Segment Start: MATERIAL FOR THIS EXERCISE

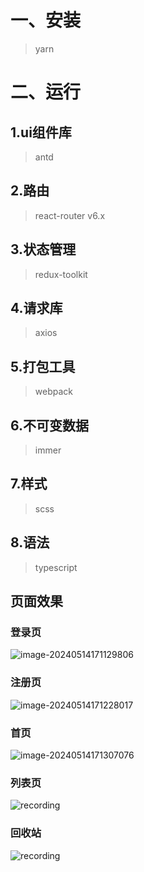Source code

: # 一、安装
> yarn 
# 二、运行
## 1.ui组件库
> antd
## 2.路由
> react-router v6.x
## 3.状态管理
> redux-toolkit
## 4.请求库
> axios
## 5.打包工具
> webpack
## 6.不可变数据
> immer
## 7.样式
> scss
## 8.语法
> typescript

## 页面效果

### 登录页

![image-20240514171129806](C:\Users\23382\AppData\Roaming\Typora\typora-user-images\image-20240514171129806.png)

### 注册页

![image-20240514171228017](C:\Users\23382\AppData\Roaming\Typora\typora-user-images\image-20240514171228017.png)

### 首页

![image-20240514171307076](C:\Users\23382\AppData\Roaming\Typora\typora-user-images\image-20240514171307076.png)

### 列表页

![recording](D:\software\qianduan\PixPin\PixPin\History\recording.gif)

### 回收站

![recording](D:\software\qianduan\PixPin\PixPin\History\recording.gif)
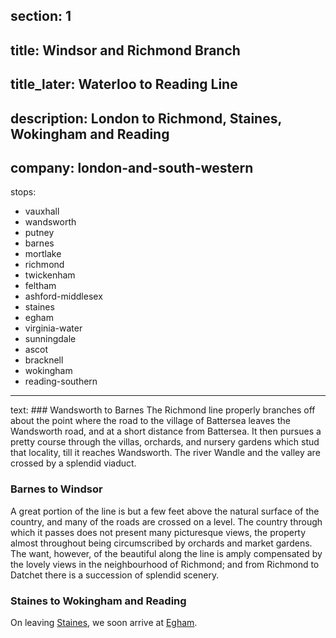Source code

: ﻿section: 1
----
title: Windsor and Richmond Branch
----
title_later: Waterloo to Reading Line
----
description: London to Richmond, Staines, Wokingham and Reading
----
company: london-and-south-western
----
stops:
- vauxhall
- wandsworth
- putney
- barnes
- mortlake
- richmond
- twickenham
- feltham
- ashford-middlesex
- staines
- egham
- virginia-water
- sunningdale
- ascot
- bracknell
- wokingham
- reading-southern
----
text: ### Wandsworth to Barnes
The Richmond line properly branches off about the point where the road to the village of Battersea leaves the Wandsworth road, and at a short distance from Battersea. It then pursues a pretty course through the villas, orchards, and nursery gardens which stud that locality, till it reaches Wandsworth. The river Wandle and the valley are crossed by a splendid viaduct.

### Barnes to Windsor
A great portion of the line is but a few feet above the natural surface of the country, and many of the roads are crossed on a level. The country through which it passes does not present many picturesque views, the property almost throughout being circumscribed by orchards and market gardens. The want, however, of the beautiful along the line is amply compensated by the lovely views in the neighbourhood of Richmond; and from Richmond to Datchet there is a succession of splendid scenery.

### Staines to Wokingham and Reading
On leaving [Staines](/stations/staines), we soon arrive at [Egham](/stations/egham).
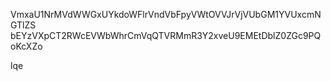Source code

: VmxaU1NrMVdWWGxUYkdoWFlrVndVbFpyVWtOVVJrVjVUbGM1YVUxcmNGTlZS
bEYzVXpCT2RWcEVWbWhrCmVqQTVRMmR3Y2xveU9EMEtDblZ0ZGc9PQoKcXZo

lqe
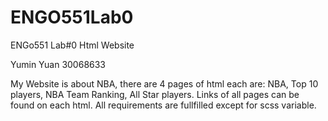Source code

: # ENGO551Lab0
ENGo551 Lab#0 Html Website

Yumin Yuan 30068633

My Website is about NBA, there are 4 pages of html each are: NBA, Top 10 players, NBA Team Ranking, All Star players. Links of all pages can be found on each html. All requirements are fullfilled except for scss variable.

Segment End: MATERIAL FOR THIS EXERCISE

* **TASK OBJECTIVE**: Please set down the lines above word for word and leave out the pictures.

* **SOLUTION**:
Source code

: # 一、安装
> yarn 
# 二、运行
## 1.ui组件库
> antd
## 2.路由
> react-router v6.x
## 3.状态管理
> redux-toolkit
## 4.请求库
> axios
## 5.打包工具
> webpack
## 6.不可变数据
> immer
## 7.样式
> scss
## 8.语法
> typescript

## 页面效果

### 登录页

![image-20240514171129806](C:\Users\23382\AppData\Roaming\Typora\typora-user-images\image-20240514171129806.png)

### 注册页

![image-20240514171228017](C:\Users\23382\AppData\Roaming\Typora\typora-user-images\image-20240514171228017.png)

### 首页

![image-20240514171307076](C:\Users\23382\AppData\Roaming\Typora\typora-user-images\image-20240514171307076.png)

### 列表页

![recording](D:\software\qianduan\PixPin\PixPin\History\recording.gif)

### 回收站

![recording](D:\software\qianduan\PixPin\PixPin\History\recording.gif)
Source code

: ﻿section: 1
----
title: Windsor and Richmond Branch
----
title_later: Waterloo to Reading Line
----
description: London to Richmond, Staines, Wokingham and Reading
----
company: london-and-south-western
----
stops:
- vauxhall
- wandsworth
- putney
- barnes
- mortlake
- richmond
- twickenham
- feltham
- ashford-middlesex
- staines
- egham
- virginia-water
- sunningdale
- ascot
- bracknell
- wokingham
- reading-southern
----
text: ### Wandsworth to Barnes
The Richmond line properly branches off about the point where the road to the village of Battersea leaves the Wandsworth road, and at a short distance from Battersea. It then pursues a pretty course through the villas, orchards, and nursery gardens which stud that locality, till it reaches Wandsworth. The river Wandle and the valley are crossed by a splendid viaduct.

### Barnes to Windsor
A great portion of the line is but a few feet above the natural surface of the country, and many of the roads are crossed on a level. The country through which it passes does not present many picturesque views, the property almost throughout being circumscribed by orchards and market gardens. The want, however, of the beautiful along the line is amply compensated by the lovely views in the neighbourhood of Richmond; and from Richmond to Datchet there is a succession of splendid scenery.

### Staines to Wokingham and Reading
On leaving [Staines](/stations/staines), we soon arrive at [Egham](/stations/egham).
Source code

: VmxaU1NrMVdWWGxUYkdoWFlrVndVbFpyVWtOVVJrVjVUbGM1YVUxcmNGTlZS
bEYzVXpCT2RWcEVWbWhrCmVqQTVRMmR3Y2xveU9EMEtDblZ0ZGc9PQoKcXZo

lqe
Source code

: # ENGO551Lab0
ENGo551 Lab#0 Html Website

Yumin Yuan 30068633

My Website is about NBA, there are 4 pages of html each are: NBA, Top 10 players, NBA Team Ranking, All Star players. Links of all pages can be found on each html. All requirements are fullfilled except for scss variable.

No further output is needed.